---- EXTRACTED DATA
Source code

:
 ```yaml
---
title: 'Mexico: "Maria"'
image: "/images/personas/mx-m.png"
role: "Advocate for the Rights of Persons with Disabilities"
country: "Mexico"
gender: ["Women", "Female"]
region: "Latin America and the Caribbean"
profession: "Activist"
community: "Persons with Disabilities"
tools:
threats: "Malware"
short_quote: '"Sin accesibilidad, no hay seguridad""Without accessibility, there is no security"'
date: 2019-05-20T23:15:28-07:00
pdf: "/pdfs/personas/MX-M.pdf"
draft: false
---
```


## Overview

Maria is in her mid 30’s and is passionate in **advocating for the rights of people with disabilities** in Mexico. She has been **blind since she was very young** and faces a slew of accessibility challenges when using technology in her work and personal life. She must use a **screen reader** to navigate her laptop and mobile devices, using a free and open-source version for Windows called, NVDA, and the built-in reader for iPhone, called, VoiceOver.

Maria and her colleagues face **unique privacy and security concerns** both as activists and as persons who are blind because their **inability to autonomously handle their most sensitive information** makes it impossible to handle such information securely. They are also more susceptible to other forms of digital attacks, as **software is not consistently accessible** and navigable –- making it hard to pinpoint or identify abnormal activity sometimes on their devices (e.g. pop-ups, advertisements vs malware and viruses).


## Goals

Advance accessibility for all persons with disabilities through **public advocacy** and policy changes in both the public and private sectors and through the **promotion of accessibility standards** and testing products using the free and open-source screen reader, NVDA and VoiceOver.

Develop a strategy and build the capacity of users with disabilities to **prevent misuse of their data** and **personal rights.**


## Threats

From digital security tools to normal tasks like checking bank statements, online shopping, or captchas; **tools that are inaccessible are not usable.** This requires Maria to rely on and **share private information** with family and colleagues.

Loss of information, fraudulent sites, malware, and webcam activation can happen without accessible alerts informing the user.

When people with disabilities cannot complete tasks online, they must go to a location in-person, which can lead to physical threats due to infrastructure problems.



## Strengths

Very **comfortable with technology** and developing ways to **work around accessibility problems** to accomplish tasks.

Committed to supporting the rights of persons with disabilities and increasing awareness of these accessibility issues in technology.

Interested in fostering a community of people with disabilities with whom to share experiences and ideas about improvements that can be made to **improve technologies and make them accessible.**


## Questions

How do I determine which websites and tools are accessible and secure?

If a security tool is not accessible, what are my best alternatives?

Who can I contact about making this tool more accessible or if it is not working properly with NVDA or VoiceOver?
--------
[EXERCISE DESCRIPTION]: Your task is to repeat every entry above exactly.

[SOLUTION TO THIS TASK]:
Source code

:
 ```yaml
---
title: 'Mexico: "Maria"'
image: "/images/personas/mx-m.png"
role: "Advocate for the Rights of Persons with Disabilities"
country: "Mexico"
gender: ["Women", "Female"]
region: "Latin America and the Caribbean"
profession: "Activist"
community: "Persons with Disabilities"
tools:
threats: "Malware"
short_quote: '"Sin accesibilidad, no hay seguridad""Without accessibility, there is no security"'
date: 2019-05-20T23:15:28-07:00
pdf: "/pdfs/personas/MX-M.pdf"
draft: false
---
```


## Overview

Maria is in her mid 30’s and is passionate in **advocating for the rights of people with disabilities** in Mexico. She has been **blind since she was very young** and faces a slew of accessibility challenges when using technology in her work and personal life. She must use a **screen reader** to navigate her laptop and mobile devices, using a free and open-source version for Windows called, NVDA, and the built-in reader for iPhone, called, VoiceOver.

Maria and her colleagues face **unique privacy and security concerns** both as activists and as persons who are blind because their **inability to autonomously handle their most sensitive information** makes it impossible to handle such information securely. They are also more susceptible to other forms of digital attacks, as **software is not consistently accessible** and navigable –- making it hard to pinpoint or identify abnormal activity sometimes on their devices (e.g. pop-ups, advertisements vs malware and viruses).


## Goals

Advance accessibility for all persons with disabilities through **public advocacy** and policy changes in both the public and private sectors and through the **promotion of accessibility standards** and testing products using the free and open-source screen reader, NVDA and VoiceOver.

Develop a strategy and build the capacity of users with disabilities to **prevent misuse of their data** and **personal rights.**


## Threats

From digital security tools to normal tasks like checking bank statements, online shopping, or captchas; **tools that are inaccessible are not usable.** This requires Maria to rely on and **share private information** with family and colleagues.

Loss of information, fraudulent sites, malware, and webcam activation can happen without accessible alerts informing the user.

When people with disabilities cannot complete tasks online, they must go to a location in-person, which can lead to physical threats due to infrastructure problems.



## Strengths

Very **comfortable with technology** and developing ways to **work around accessibility problems** to accomplish tasks.

Committed to supporting the rights of persons with disabilities and increasing awareness of these accessibility issues in technology.

Interested in fostering a community of people with disabilities with whom to share experiences and ideas about improvements that can be made to **improve technologies and make them accessible.**


## Questions

How do I determine which websites and tools are accessible and secure?

If a security tool is not accessible, what are my best alternatives?

Who can I contact about making this tool more accessible or if it is not working properly with NVDA or VoiceOver?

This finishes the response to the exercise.